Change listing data
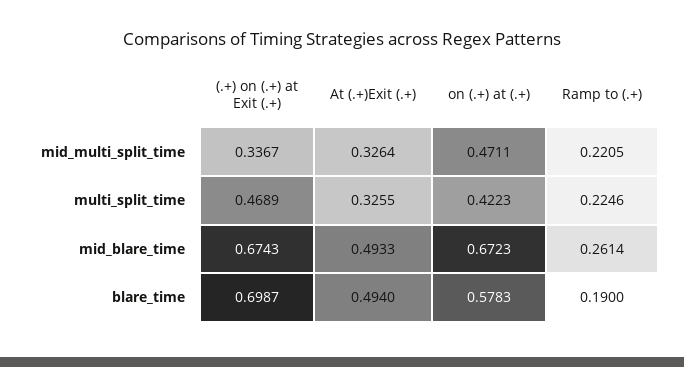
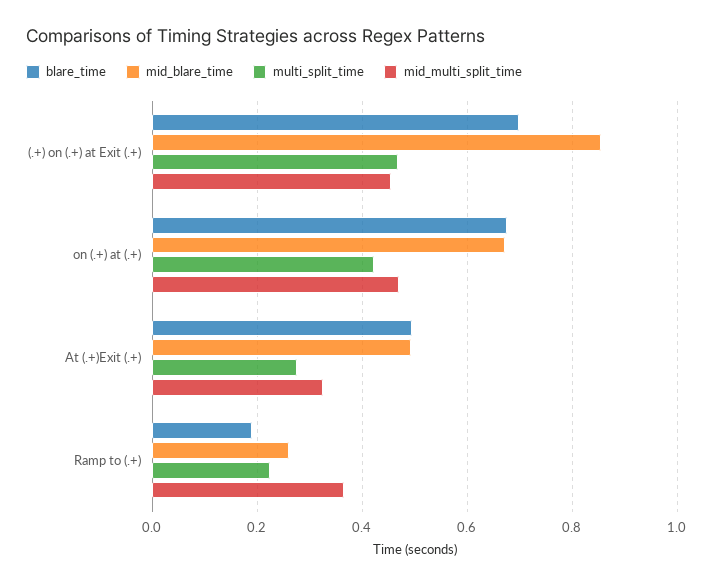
mid_multi_split_time, (.+) on (.+) at Exit (.+): 0.3367 -> 0.46
mid_multi_split_time, Ramp to (.+): 0.2205 -> 0.36
multi_split_time, At (.+)Exit (.+): 0.3255 -> 0.28
mid_blare_time, (.+) on (.+) at Exit (.+): 0.6743 -> 0.86
blare_time, on (.+) at (.+): 0.5783 -> 0.68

**Problem statement:**
No picture belongs in the answer, but every word of the records above does, exactly as given.

**Answer space:**
mid_multi_split_time, (.+) on (.+) at Exit (.+): 0.3367 -> 0.46
mid_multi_split_time, Ramp to (.+): 0.2205 -> 0.36
multi_split_time, At (.+)Exit (.+): 0.3255 -> 0.28
mid_blare_time, (.+) on (.+) at Exit (.+): 0.6743 -> 0.86
blare_time, on (.+) at (.+): 0.5783 -> 0.68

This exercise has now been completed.